Among my research interests are tool systems. I want to know how (communities of) users combine different tools to support complex workflows, often leading to usage patterns very different from those originally intended by the tool designers. Earlier, I gave an example of how we used a combination of tools to help us in the difficult collaborative process of writing a call for papers.
A very different example is how I am using three different tools to build a collection of my favourite songs on the Web. Already for quite a while I have been a subscriber to Last.Fm, the “social music revolution” site. This site allows you to enter an artist, tag or username. A music stream is then dynamically generated, often starting with a song from, for example, the artist you entered, to be followed by many other songs from related artists.
Last.Fm is a great way to learn about new music, so it builds my list of interesting artists. It does not help you to retrieve that one song you are craving to hear right at this moment, however. Other tools are better suited for this, one of them being Songza. This tool allows you, Google style, to just enter a string and then gives you all the versions of songs of which the artist name or song title match the string (It is also great for parties: last Saturday, I had some friends over to play a board game. We had my mini laptop next to us on the table, and in between making moves on the board, we took turns selecting our favourite songs, together acting as a kind of “distributed DJ”)!
One nice feature of Songza is that you can save a playlist (it would be much better to be able to save multiple playlists, but as the tool is still being developed, this may soon be realized). Unfortunately, I am one of those sorry souls who have a notoriously bad memory for song titles, so how am I to fill that playlist with the songs that have touched my heart?
Here, another tool has come to the rescue. Actually, it is a regular website, but I informally define any piece of functionality that serves an individual or community purpose as a tool (see also the article I wrote with Mark Aakhus: Argumentation Support - From Technologies to Tools). The website is the Dutch National Top 2000 site. It contains the top 2000 songs as voted by listeners from all over the country, and is broadcast at the end of every year. My recipe was to browse the songs, select the ones that triggered a remnant of a musical memory, then looked up the title on Songza, and added it to my playlist there. The result, an (emerging) playlist of my golden oldie favourites.

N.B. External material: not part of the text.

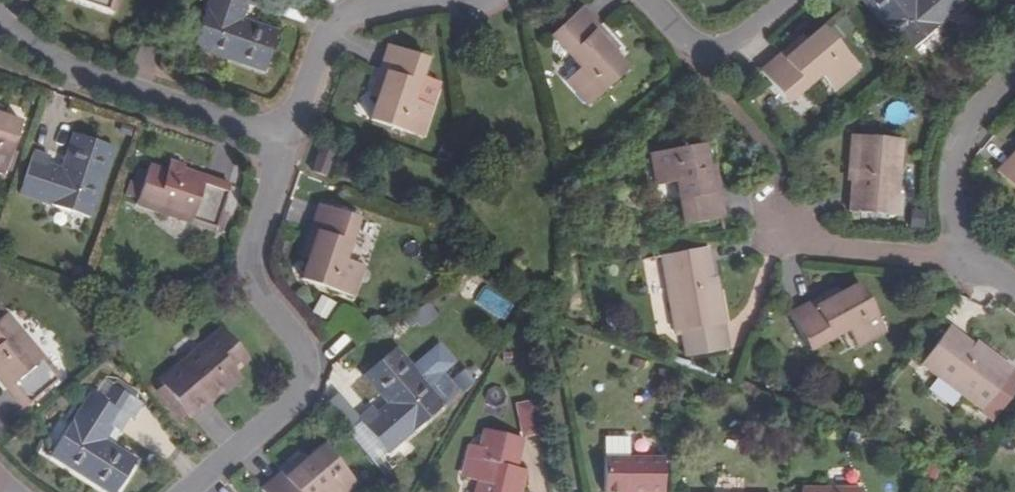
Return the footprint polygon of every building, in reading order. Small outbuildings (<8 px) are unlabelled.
[(108,12),(112,0),(75,0),(108,12)] [(246,7),(250,8),(253,0),(207,0),(191,47),(263,71),(275,31),(241,19),(235,17),(239,5),(246,7)] [(917,2),(914,0),(865,0),(906,50),(937,26),(936,24),(962,3),(960,0),(919,0),(917,2)] [(241,19),(246,7),(239,5),(235,17),(241,19)] [(606,46),(610,41),(579,8),(550,35),(580,68),(565,82),(587,104),(626,68),(612,53),(606,46)] [(822,26),(805,41),(797,47),(793,43),(761,71),(787,101),(819,73),(833,87),(857,67),(822,26)] [(797,47),(805,41),(801,36),(793,43),(797,47)] [(617,48),(610,41),(606,46),(612,53),(617,48)] [(413,99),(419,82),(426,60),(387,46),(373,88),(380,91),(377,99),(370,119),(419,137),(431,106),(423,103),(413,99)] [(428,86),(419,82),(413,99),(423,103),(428,86)] [(380,91),(373,88),(370,97),(377,99),(380,91)] [(2,173),(19,124),(0,117),(0,173),(2,173)] [(44,170),(45,165),(48,156),(33,151),(18,194),(46,203),(46,205),(88,219),(112,148),(70,135),(58,169),(56,174),(44,170)] [(859,171),(859,182),(859,214),(905,214),(904,137),(852,138),(852,172),(859,171)] [(709,176),(707,166),(703,145),(652,154),(657,184),(675,181),(683,226),(723,219),(715,175),(709,176)] [(324,178),(332,155),(319,150),(311,173),(324,178)] [(997,172),(1014,189),(1014,153),(997,172)] [(168,160),(167,165),(182,171),(183,166),(168,160)] [(56,174),(58,169),(45,165),(44,170),(56,174)] [(182,171),(167,165),(165,170),(149,165),(135,206),(211,232),(227,186),(182,171)] [(713,165),(707,166),(709,176),(715,175),(713,165)] [(344,258),(350,242),(358,219),(318,205),(303,246),(311,250),(308,259),(301,279),(350,297),(361,265),(354,262),(344,258)] [(361,245),(350,242),(344,258),(354,262),(361,245)] [(300,256),(308,259),(311,250),(303,246),(300,256)] [(724,328),(719,294),(712,294),(710,284),(705,251),(660,258),(671,336),(676,336),(680,362),(720,355),(718,329),(724,328)] [(718,283),(710,284),(712,294),(719,294),(718,283)] [(859,284),(842,294),(832,299),(828,295),(789,316),(809,351),(848,329),(858,347),(885,331),(859,284)] [(839,289),(828,295),(832,299),(842,294),(839,289)] [(410,314),(421,329),(440,315),(430,300),(410,314)] [(7,318),(0,323),(0,386),(20,410),(57,378),(7,318)] [(225,388),(239,377),(234,372),(246,360),(221,330),(158,382),(189,419),(225,388)] [(983,356),(974,350),(946,330),(920,366),(981,411),(1011,370),(986,352),(983,356)] [(977,346),(974,350),(983,356),(986,352),(977,346)] [(361,376),(384,403),(388,407),(378,417),(374,412),(370,407),(356,418),(387,453),(442,407),(392,349),(361,376)] [(242,380),(239,377),(225,388),(228,392),(242,380)] [(98,402),(108,388),(101,382),(90,398),(98,402)] [(114,384),(110,389),(128,400),(132,395),(114,384)] [(108,388),(98,402),(90,398),(88,396),(69,425),(66,423),(45,458),(99,491),(110,491),(130,463),(99,444),(93,440),(102,426),(108,429),(114,433),(124,418),(129,422),(138,407),(128,400),(110,389),(108,388)] [(539,432),(534,401),(516,404),(521,435),(539,432)] [(384,403),(374,412),(378,417),(388,407),(384,403)] [(99,444),(108,429),(102,426),(93,440),(99,444)] [(482,435),(478,452),(473,451),(465,484),(476,487),(475,491),(519,491),(523,476),(514,474),(521,444),(482,435)] [(606,443),(605,462),(631,462),(631,443),(606,443)] [(309,459),(300,467),(295,461),(261,490),(263,491),(353,491),(356,489),(322,448),(309,459)] [(300,467),(309,459),(304,453),(295,461),(300,467)] [(605,462),(605,491),(664,491),(664,463),(631,462),(605,462)]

Interesting from a community perspective is that, even though my playlist is about as personal as it gets (I don’t blame you if you never want to talk to me anymore having seen some of my favourites :-)), it could only have been generated by the efforts and intersection of three huge online music communities. They not only supply the content (Last.Fm and Songza), but also the relevance measures for that content through community members discussing and voting for their favourites.
It is fascinating to ponder how all these different individual and community levels paradoxically mix and mingle to provide me with my ultimate personal listening experience. If this isn't a telling example of how every person is shaped by his community (or rather, communities)...
Interesting to see how the boundaries between the concepts of tool and community are not that clear in the online world. Members of a community use a tool to interact, carry out a process. Tools posses certain functionality which allow users to connect between them and perhaps form communities.
I am thinking, as a developer how would I know when a certain tool or its functionality will encourage the creation of a community?
Posted by: CLK | June 11, 2008 at 10:17 PM
Good question. Very hard to know from the technical properties of the tool themselves. Many tools play very different roles in communities than the ones intended by their designers. Tools are often also used in concert, together providing a subtle mix of community functionality. The best way to find out are empirical studies of tools-in-use and then try to generalize from there.